Squealer-Rocks.de CD-Review
Scorpions - Original Album Classics (3 CD Box)

Genre: Hardrock
Review vom: 30.01.2010
Redakteur: maddin
Veröffentlichung: 29.01.2010
Label: Sony Music / RCA



„Irgendwann sind sie nicht mehr da! Und dann?“
Dieses Zitat stammt von keinem berühmten Poeten (obwohl...), es ist aus einer Diskussion entnommen, die ich in bierseliger Runde mit ein paar Kumpels geführt habe. Wir debattierten unter dem Einfluss diverser Pils - Biere darüber, was die ganzen alten Bands für unsere Szene bedeuten.
KISS, Judas Priest, AC/DC, Iron Maiden, Deep Purple, Status Quo, ZZ Top und - nicht zuletzt – die Scorpions.
Bei mir sind es mittlerweile 30 Jahre, in denen all diese Bands zu meinem Leben gehören, zu einem sehr wichtigen Teil davon geworden sind. Was wäre wenn, ja, was wäre, wenn die nicht mehr da wären? Das geht doch gar nicht!

Tja, leider geht es doch. Als Fan verdrängt man viel, denkt, es geht immer so weiter. Doch nicht nur wir werden älter und nicht nur uns tun die Knochen nach jeder Party doppelt so weh wie noch vor 20 Jahren.
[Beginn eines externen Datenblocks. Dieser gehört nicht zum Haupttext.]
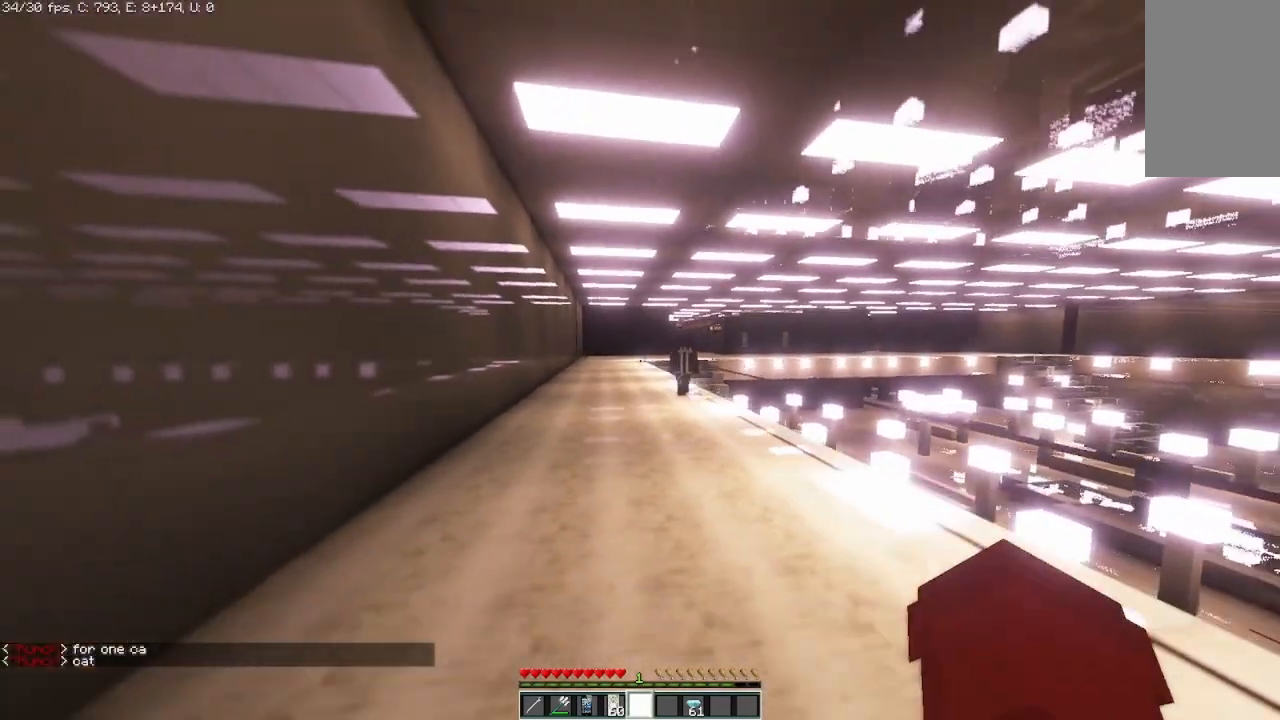
{"keys": ["s"], "mouse": [], "events": [[333, "d", "up"]]}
Unsere Idole aus den alten Tagen leiden ebenso an dem, was ein unsteter Lebenswandel so mit sich bringt. Irgendwann hören sie auf – wir wussten, dass dieser Tag kommen wird.
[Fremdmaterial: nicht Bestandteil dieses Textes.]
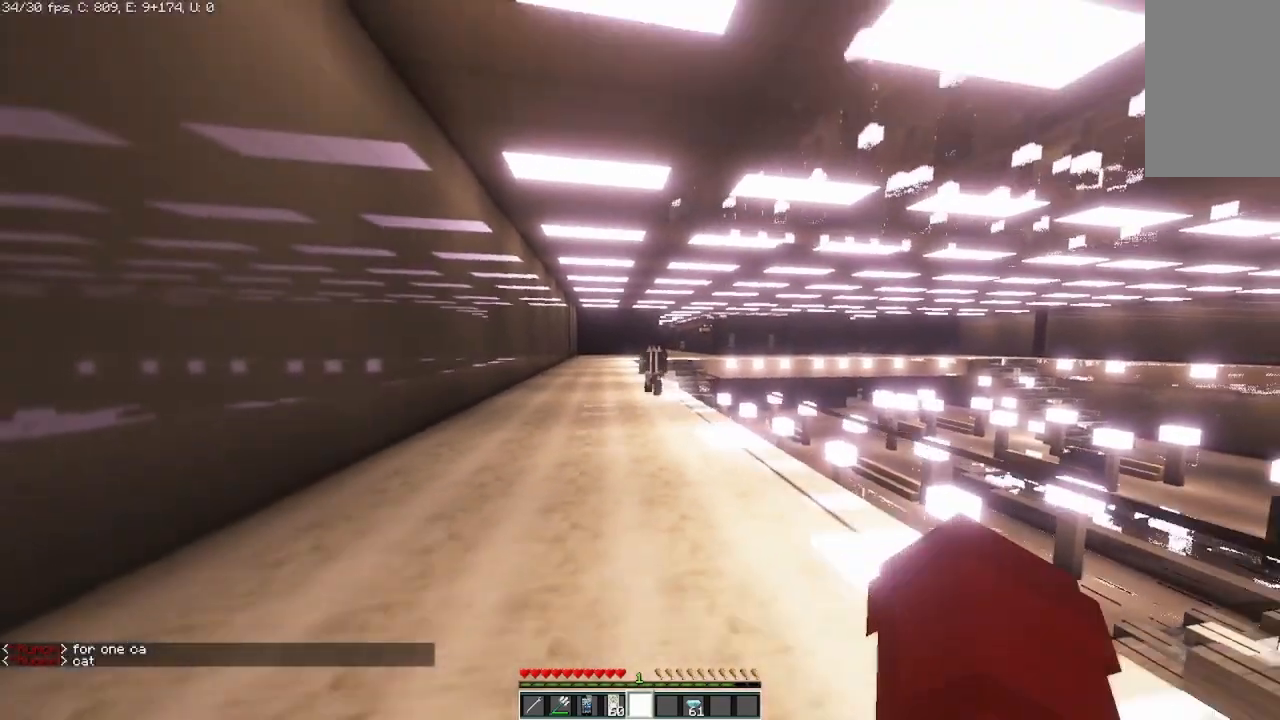
{"keys": ["s"], "mouse": [], "events": []}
Die Ersten, die es tun, sind die Scorpions.
Noch eine Platte, noch eine Tour, dann ist Schluss!
Wer will es ihnen verübeln? Was haben sie uns für geile Momente, für geile Shows geschenkt?

Sicher, es gab eine Phase in der Karriere der Niedersachsen, da waren sie die wohl meistgehasste Band in der hart rockenden Szene. Nach dem eher durchwachsenen „Pure Instinct“ Album im Jahre1996 folgte 1999 der absolute Niedergang: „Eye to Eye“.
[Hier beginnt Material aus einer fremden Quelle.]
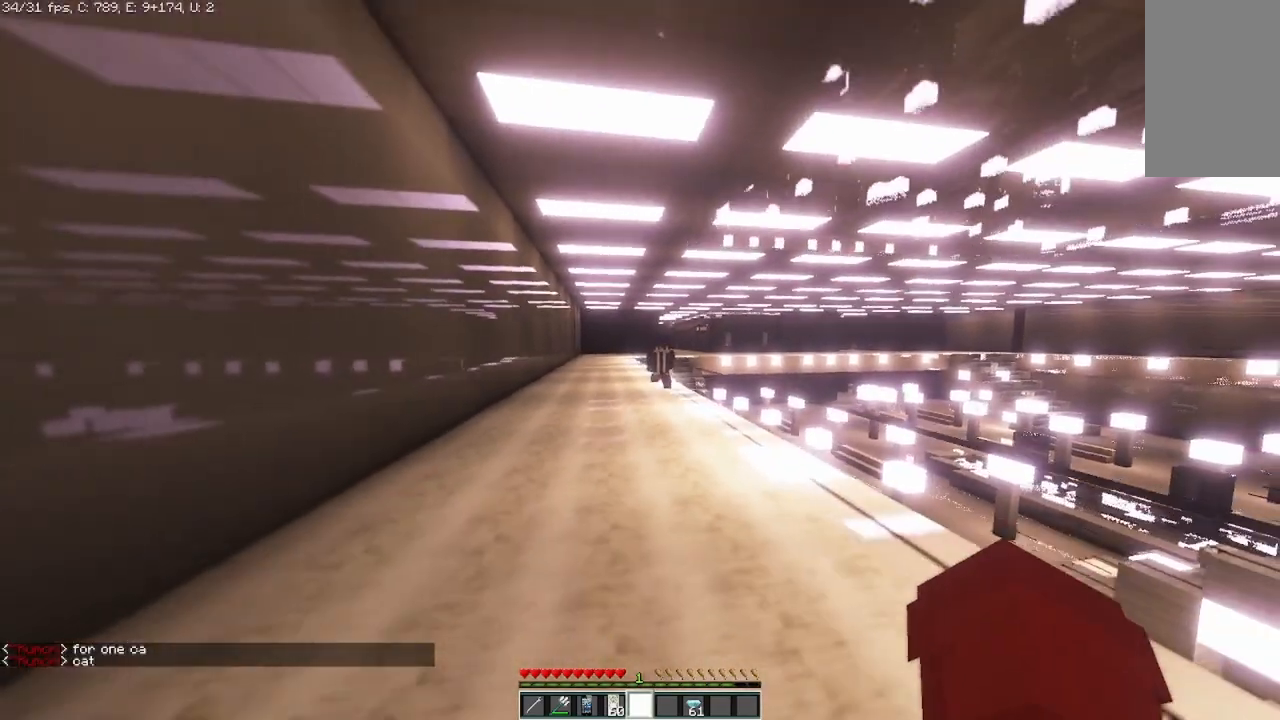
{"keys": ["s"], "mouse": [], "events": []}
Statt Gitarren waren Techno – Klänge zu hören und im Laufe der nächsten Jahre entwickelten sich die Hardrocker von einst zu einer handzahmen Hausfrauen – Kapelle, bei deren Gigs man kaum noch Kuttenträger, dafür aber den damaligen Kanzler Schröder begrüßen durfte. EKLIG!
Sie hatten uns verraten!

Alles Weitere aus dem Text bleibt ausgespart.